In conclusion, I would like to reiterate my appreciation to both the editor and the authors for the opportunity to review this intriguing and informative manuscript. I trust that my suggestions will help enhance the rigor, clarity, and relevance of this important work. I look forward to seeing the revised version of the manuscript and wish the authors success in their ongoing research endeavours.

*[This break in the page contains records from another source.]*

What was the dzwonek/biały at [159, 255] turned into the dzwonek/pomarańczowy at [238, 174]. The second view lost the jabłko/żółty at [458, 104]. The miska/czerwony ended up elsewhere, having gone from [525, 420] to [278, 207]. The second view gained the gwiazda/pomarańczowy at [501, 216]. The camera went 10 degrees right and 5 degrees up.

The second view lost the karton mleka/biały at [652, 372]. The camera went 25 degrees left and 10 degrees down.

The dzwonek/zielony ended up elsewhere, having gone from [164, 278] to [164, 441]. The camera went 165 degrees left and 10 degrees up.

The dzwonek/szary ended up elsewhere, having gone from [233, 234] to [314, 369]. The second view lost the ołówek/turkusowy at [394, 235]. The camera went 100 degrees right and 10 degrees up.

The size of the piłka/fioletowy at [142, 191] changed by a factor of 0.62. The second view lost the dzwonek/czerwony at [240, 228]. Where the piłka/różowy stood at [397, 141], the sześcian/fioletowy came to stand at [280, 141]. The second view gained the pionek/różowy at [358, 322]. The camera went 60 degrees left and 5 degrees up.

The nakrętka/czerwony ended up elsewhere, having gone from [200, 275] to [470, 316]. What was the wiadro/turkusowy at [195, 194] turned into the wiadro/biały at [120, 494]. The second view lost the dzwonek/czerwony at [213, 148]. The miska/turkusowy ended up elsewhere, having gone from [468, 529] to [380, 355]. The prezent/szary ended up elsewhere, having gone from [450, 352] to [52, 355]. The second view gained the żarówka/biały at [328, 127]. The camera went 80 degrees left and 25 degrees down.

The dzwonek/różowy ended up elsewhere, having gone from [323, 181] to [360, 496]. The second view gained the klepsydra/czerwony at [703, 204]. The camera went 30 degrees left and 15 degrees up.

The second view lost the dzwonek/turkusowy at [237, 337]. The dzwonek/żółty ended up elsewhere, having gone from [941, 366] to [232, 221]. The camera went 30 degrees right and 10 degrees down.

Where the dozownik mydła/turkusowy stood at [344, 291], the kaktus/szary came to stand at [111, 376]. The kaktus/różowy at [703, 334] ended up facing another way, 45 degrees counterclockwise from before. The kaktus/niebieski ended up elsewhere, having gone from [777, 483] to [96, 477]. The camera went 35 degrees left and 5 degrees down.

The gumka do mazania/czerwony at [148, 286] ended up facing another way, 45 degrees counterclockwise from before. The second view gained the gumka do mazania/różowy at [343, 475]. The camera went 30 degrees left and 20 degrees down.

The English in the manuscript is quite good overall. The writing is clear and comprehensible. There are no major grammatical or spelling errors that impede understanding. The scientific writing style and vocabulary suits the topic and target journal. Some suggestions to further improve the English quality:

·         The sentence structure could be simplified in a few long, complex sentences to enhance readability.

·         There is occasional overuse of descriptive language and adverbs that could be made more concise.

 

·         There are minor typos in a few words that need fixing.

Author Response

Please see the attachment.

Author Response File: Author Response.pdf

Reviewer 2 Report

In this review, the authors systematically review the fibrotic roles of HSP47 and its potential as a treatment target in pulmonary fibrosis. They first summarize the collagen-specific molecular chaperone function of HSP47 in pulmonary fibrosis, followed by a detailed description of its relationship with pulmonary fibrosis. They also briefly summarize the therapeutics targeted HSP47 against pulmonary fibrosis. Overall, this review is comprehensive and well-organized and should be published in Biomedicines after some minor revision.

1.       I strongly suggest the authors use a schematic graph to state the relationship between HSP47 and pulmonary fibrosis.

2.      Considering nintedanib and pirfenidone as the main anti-fibrotic drugs, it will be better to detailly to summarize their anti-fibrotic mechanism and progress in research and clinical applications.

 

3.      Nanomedicine also has promising potential for anti-fibrotic function and should be summarized in this review.

Minor editing of the English language required

Author Response

Please see the attachment.

Author Response File: Author Response.pdf

Round 2

Reviewer 1 Report

I want to express my appreciation for the attention and consideration you have devoted to my suggested revisions for your manuscript. It is evident that a significant amount of effort and thought has been directed towards the refining of your work, integrating the feedback provided during the peer review process. The resulting modifications demonstrate a thorough and thoughtful approach, and significantly enhance the rigor and overall quality of your manuscript. I look forward to witnessing the impact your research will undoubtedly have on the academic community.